- **Problem**
Pictures do not belong in the copy; restate the records below word for word.

- **Records supplied**
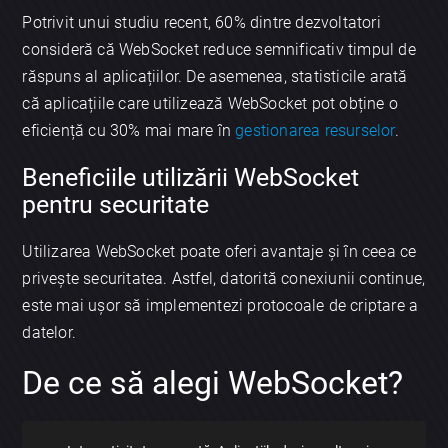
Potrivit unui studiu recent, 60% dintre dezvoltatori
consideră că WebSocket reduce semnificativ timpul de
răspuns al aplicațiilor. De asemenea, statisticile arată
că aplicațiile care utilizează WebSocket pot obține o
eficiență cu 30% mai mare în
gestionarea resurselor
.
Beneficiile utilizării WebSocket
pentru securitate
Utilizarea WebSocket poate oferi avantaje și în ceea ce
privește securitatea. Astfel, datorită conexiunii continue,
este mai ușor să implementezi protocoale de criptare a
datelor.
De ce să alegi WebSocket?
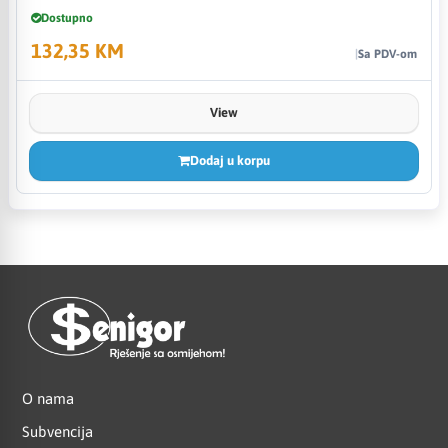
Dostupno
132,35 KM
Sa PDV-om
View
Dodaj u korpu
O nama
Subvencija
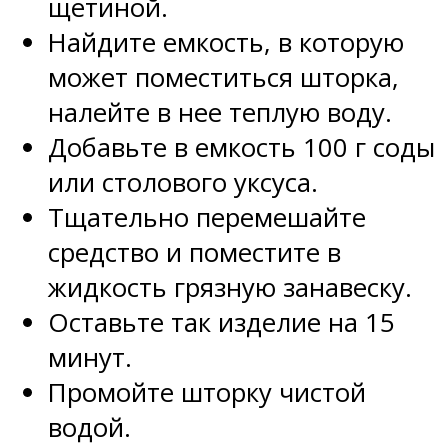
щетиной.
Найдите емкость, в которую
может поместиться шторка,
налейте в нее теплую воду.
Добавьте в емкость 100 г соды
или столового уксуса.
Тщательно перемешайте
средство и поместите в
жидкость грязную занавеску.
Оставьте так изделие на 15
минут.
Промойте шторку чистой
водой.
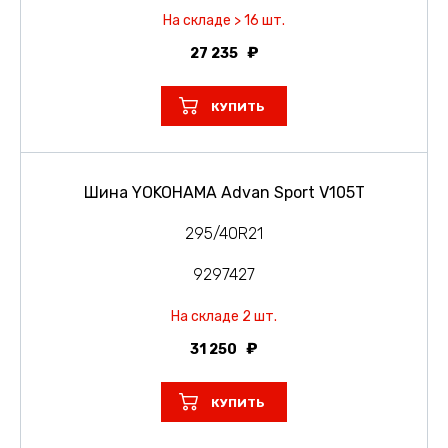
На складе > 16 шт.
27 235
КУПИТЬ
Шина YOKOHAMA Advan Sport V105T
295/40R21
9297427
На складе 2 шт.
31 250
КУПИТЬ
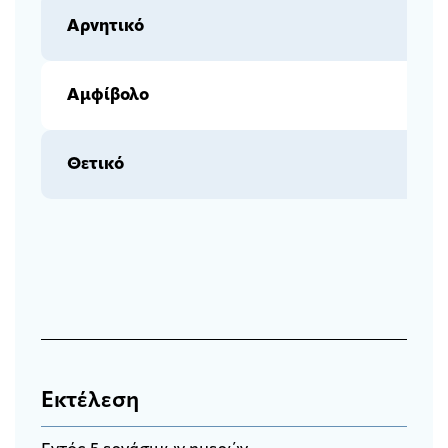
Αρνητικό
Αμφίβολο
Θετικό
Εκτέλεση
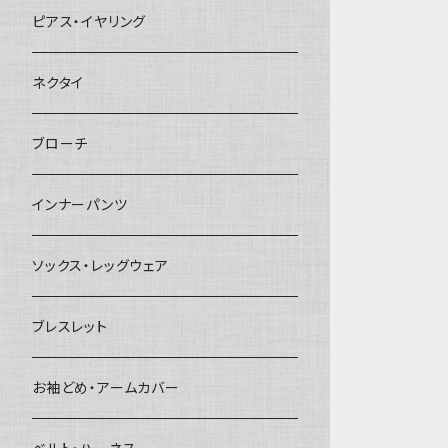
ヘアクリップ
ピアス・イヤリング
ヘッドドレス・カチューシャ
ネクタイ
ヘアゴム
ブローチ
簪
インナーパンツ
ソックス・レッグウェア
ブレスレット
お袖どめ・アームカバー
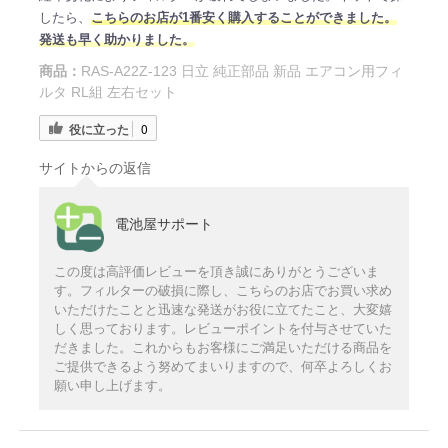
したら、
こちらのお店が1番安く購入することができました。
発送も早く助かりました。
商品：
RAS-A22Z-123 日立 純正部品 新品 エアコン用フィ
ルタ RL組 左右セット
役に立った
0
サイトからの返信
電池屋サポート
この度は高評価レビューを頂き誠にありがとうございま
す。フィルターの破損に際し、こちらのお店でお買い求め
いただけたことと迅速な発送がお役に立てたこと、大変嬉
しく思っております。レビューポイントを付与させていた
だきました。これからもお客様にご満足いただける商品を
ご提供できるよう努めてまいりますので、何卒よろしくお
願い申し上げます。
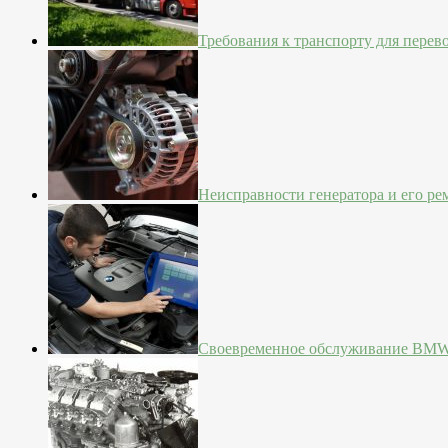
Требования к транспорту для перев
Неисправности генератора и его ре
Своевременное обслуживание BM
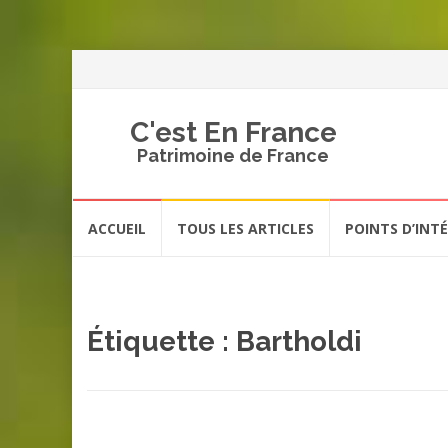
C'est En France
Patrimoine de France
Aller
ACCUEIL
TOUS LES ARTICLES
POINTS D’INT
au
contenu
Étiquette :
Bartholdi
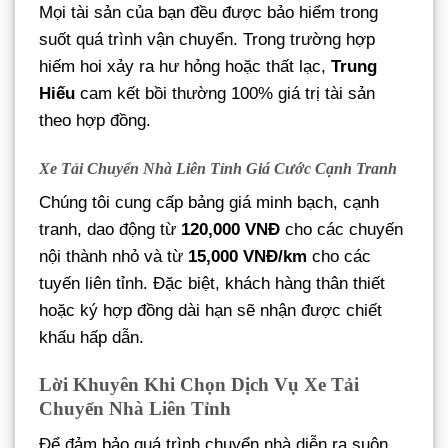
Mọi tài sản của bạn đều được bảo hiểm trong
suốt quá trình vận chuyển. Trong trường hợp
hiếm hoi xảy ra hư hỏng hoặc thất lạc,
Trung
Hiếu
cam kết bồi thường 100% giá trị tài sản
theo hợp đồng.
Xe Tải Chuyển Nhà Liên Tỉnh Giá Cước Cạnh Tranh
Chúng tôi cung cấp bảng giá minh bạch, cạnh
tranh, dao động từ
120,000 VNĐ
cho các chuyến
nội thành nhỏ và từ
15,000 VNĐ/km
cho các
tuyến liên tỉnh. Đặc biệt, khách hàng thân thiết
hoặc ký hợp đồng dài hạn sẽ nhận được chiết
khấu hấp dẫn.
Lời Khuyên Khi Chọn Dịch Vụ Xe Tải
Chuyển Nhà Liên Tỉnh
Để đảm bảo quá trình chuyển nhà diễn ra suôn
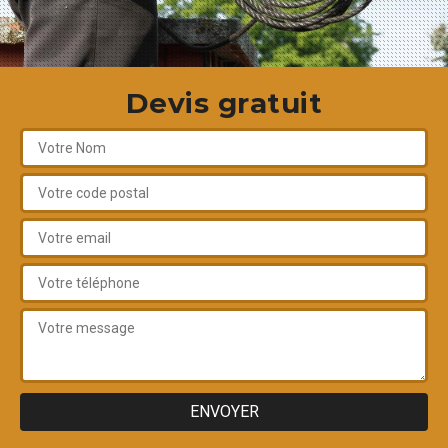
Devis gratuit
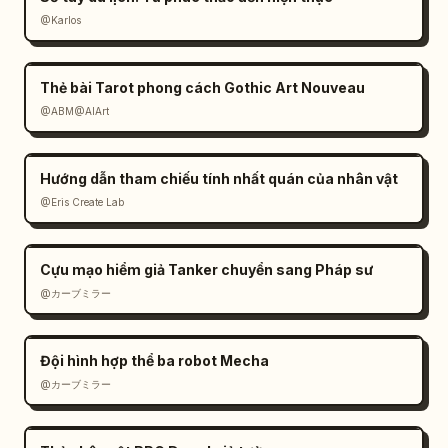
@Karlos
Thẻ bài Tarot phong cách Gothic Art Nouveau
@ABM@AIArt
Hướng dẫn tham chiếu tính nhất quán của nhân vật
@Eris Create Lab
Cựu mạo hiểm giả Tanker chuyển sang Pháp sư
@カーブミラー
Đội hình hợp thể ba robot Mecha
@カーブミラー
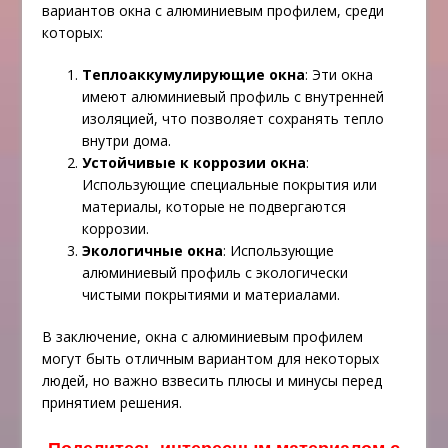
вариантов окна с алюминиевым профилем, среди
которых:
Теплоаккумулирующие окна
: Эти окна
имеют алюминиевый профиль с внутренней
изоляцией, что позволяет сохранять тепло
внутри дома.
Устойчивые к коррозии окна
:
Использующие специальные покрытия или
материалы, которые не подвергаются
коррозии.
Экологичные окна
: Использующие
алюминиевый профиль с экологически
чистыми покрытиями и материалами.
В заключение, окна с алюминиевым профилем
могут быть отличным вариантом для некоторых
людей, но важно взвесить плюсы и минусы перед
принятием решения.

- **Expected answer**
Potrivit unui studiu recent, 60% dintre dezvoltatori
consideră că WebSocket reduce semnificativ timpul de
răspuns al aplicațiilor. De asemenea, statisticile arată
că aplicațiile care utilizează WebSocket pot obține o
eficiență cu 30% mai mare în
gestionarea resurselor
.
Beneficiile utilizării WebSocket
pentru securitate
Utilizarea WebSocket poate oferi avantaje și în ceea ce
privește securitatea. Astfel, datorită conexiunii continue,
este mai ușor să implementezi protocoale de criptare a
datelor.
De ce să alegi WebSocket?
Dostupno
132,35 KM
Sa PDV-om
View
Dodaj u korpu
O nama
Subvencija
щетиной.
Найдите емкость, в которую
может поместиться шторка,
налейте в нее теплую воду.
Добавьте в емкость 100 г соды
или столового уксуса.
Тщательно перемешайте
средство и поместите в
жидкость грязную занавеску.
Оставьте так изделие на 15
минут.
Промойте шторку чистой
водой.
На складе > 16 шт.
27 235
КУПИТЬ
Шина YOKOHAMA Advan Sport V105T
295/40R21
9297427
На складе 2 шт.
31 250
КУПИТЬ
Αρνητικό
Αμφίβολο
Θετικό
Εκτέλεση
ヘアクリップ
ピアス・イヤリング
ヘッドドレス・カチューシャ
ネクタイ
ヘアゴム
ブローチ
簪
インナーパンツ
ソックス・レッグウェア
ブレスレット
お袖どめ・アームカバー
したら、
こちらのお店が1番安く購入することができました。
発送も早く助かりました。
商品：
RAS-A22Z-123 日立 純正部品 新品 エアコン用フィ
ルタ RL組 左右セット
役に立った
0
サイトからの返信
電池屋サポート
この度は高評価レビューを頂き誠にありがとうございま
す。フィルターの破損に際し、こちらのお店でお買い求め
いただけたことと迅速な発送がお役に立てたこと、大変嬉
しく思っております。レビューポイントを付与させていた
だきました。これからもお客様にご満足いただける商品を
ご提供できるよう努めてまいりますので、何卒よろしくお
願い申し上げます。
Требования к транспорту для перев
Неисправности генератора и его ре
Своевременное обслуживание BM
C'est En France
Patrimoine de France
Aller
ACCUEIL
TOUS LES ARTICLES
POINTS D’INT
au
contenu
Étiquette :
Bartholdi
Mọi tài sản của bạn đều được bảo hiểm trong
suốt quá trình vận chuyển. Trong trường hợp
hiếm hoi xảy ra hư hỏng hoặc thất lạc,
Trung
Hiếu
cam kết bồi thường 100% giá trị tài sản
theo hợp đồng.
Xe Tải Chuyển Nhà Liên Tỉnh Giá Cước Cạnh Tranh
Chúng tôi cung cấp bảng giá minh bạch, cạnh
tranh, dao động từ
120,000 VNĐ
cho các chuyến
nội thành nhỏ và từ
15,000 VNĐ/km
cho các
tuyến liên tỉnh. Đặc biệt, khách hàng thân thiết
hoặc ký hợp đồng dài hạn sẽ nhận được chiết
khấu hấp dẫn.
Lời Khuyên Khi Chọn Dịch Vụ Xe Tải
Chuyển Nhà Liên Tỉnh
Để đảm bảo quá trình chuyển nhà diễn ra suôn
Devis gratuit
@Karlos
Thẻ bài Tarot phong cách Gothic Art Nouveau
@ABM@AIArt
Hướng dẫn tham chiếu tính nhất quán của nhân vật
@Eris Create Lab
Cựu mạo hiểm giả Tanker chuyển sang Pháp sư
@カーブミラー
Đội hình hợp thể ba robot Mecha
@カーブミラー
вариантов окна с алюминиевым профилем, среди
которых:
Теплоаккумулирующие окна
: Эти окна
имеют алюминиевый профиль с внутренней
изоляцией, что позволяет сохранять тепло
внутри дома.
Устойчивые к коррозии окна
:
Использующие специальные покрытия или
материалы, которые не подвергаются
коррозии.
Экологичные окна
: Использующие
алюминиевый профиль с экологически
чистыми покрытиями и материалами.
В заключение, окна с алюминиевым профилем
могут быть отличным вариантом для некоторых
людей, но важно взвесить плюсы и минусы перед
принятием решения.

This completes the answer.